### [CYTOWANY FRAGMENT]
Zwykle najtrudniej jest wybrać tytuł... Tytułowi stawia się wygórowane wymagania — często wręcz nie do osiągnięcia. Oczekuje się, by odzwierciedlał treść, przyciągał uwagę, czasem chce się wręcz, by prowokował, najlepiej, by jednocześnie pozostawiał odczucie misteryjności i wzbudzał oczekiwania.
Rzymskie pasje Hanny Suchockiej zawierają w sobie większość z tych elementów. Kto zatrzymałby się na podtytule: Kościoły stacyjne Wiecznego Miasta, mógłby odnieść wrażenie, iż chodzi o coś statycznego — o architekturę, budynki, ich historię i związane z nimi zdarzenia, może legendy, bez wątpienia także tradycje religijne.
A jednak jest to książka pełna dynamizmu i prawdziwej pasji. To nade wszystko historia wędrowania, przemierzania wielorakich przestrzeni, zbiegających się w świątyniach stacyjnych: historycznej, estetycznej, sakralnej, świeckiej, a także — być może zwłaszcza — przestrzeni duchowej, tej wewnętrznej przestrzeni ludzkiego serca, która zwykle pozostaje utajniona, czasem ulotna, często niepojęta i niewyrażalna, być może dlatego, iż coraz rzadziej przemierzana.

### [ZADANIA DO WYKONANIA]
[1] Wypisz dosłownie z fragmentu o książce „Rzymskie pasje” odcinek od „Zwykle najtrudniej jest” aż do „i wzbudzał oczekiwania.”.
[2] Odpowiedz krótko na pytania do fragmentu o książce „Rzymskie pasje”:
(a) Co według fragmentu zwykle najtrudniej jest wybrać?
(b) Jaki podtytuł nosi książka?
(c) Jak fragment określa przestrzeń duchową?
[3] Pisz dalej fragment o książce „Rzymskie pasje”, zaczynając po jego ostatnim zdaniu.

### [PODANY MATERIAŁ]
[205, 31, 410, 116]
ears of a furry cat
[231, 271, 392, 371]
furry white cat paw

### [ODPOWIEDZI DO ZADAŃ]
[1]
Zwykle najtrudniej jest wybrać tytuł... Tytułowi stawia się wygórowane wymagania — często wręcz nie do osiągnięcia. Oczekuje się, by odzwierciedlał treść, przyciągał uwagę, czasem chce się wręcz, by prowokował, najlepiej, by jednocześnie pozostawiał odczucie misteryjności i wzbudzał oczekiwania.

[2]
(a) Tytuł.
(b) Kościoły stacyjne Wiecznego Miasta.
(c) Jako wewnętrzną przestrzeń ludzkiego serca.

[3]
Dla autorki jednak przestrzeń duchowa jest integralną częścią jej osobistego wędrowania i dzielenia się doświadczeniem wiary. Jej tło stanowią teksty czytań liturgii wielkopostnej, nad którymi pochyla się Kościół, a które stały się inspirującymi towarzyszami stacyjnej pątniczki. To właśnie usłyszane i przyjęte Słowo pozostaje jednym ze stałych i podstawowych odniesień na kartach książki. Jego echo rozbrzmiewa w bardzo osobistej refleksji, w zmaganiu się z sobą, z własnymi pytaniami o stosunek do Boga, do siebie, do drugiego człowieka, stanowiąc inspirację i zarazem świadectwo duchowego wędrowania. Być może to najbardziej zobowiązujący element książki, najbardziej intymny — odpowiedź na «obecność Słowa», zmierzenie się z nim i wyzwaniami, które przynosi.
Kwestie własnego przeżywania wiary, zdolności wglądu we własne serce, umiejętności przyjęcia Bożego planu, gotowości na zweryfikowanie własnego życia, czy aktualności Bożych obietnic nie są jedynie ekspresją osobistych konfrontacji autorki z istotnymi problemami egzystencji religijnej, rozważanymi w horyzoncie usłyszanego Słowa wielkopostnej liturgii. Wszystkie one wpisują się w zmagania każdego wierzącego z rozterkami serca szukającego odpowiedzi na wielość i różnorodność pytań, na które nie zawsze znajduje się odpowiedź: «Jak piętnować grzech? Kiedy mówić, a kiedy przemilczać? Czy można przemilczać?»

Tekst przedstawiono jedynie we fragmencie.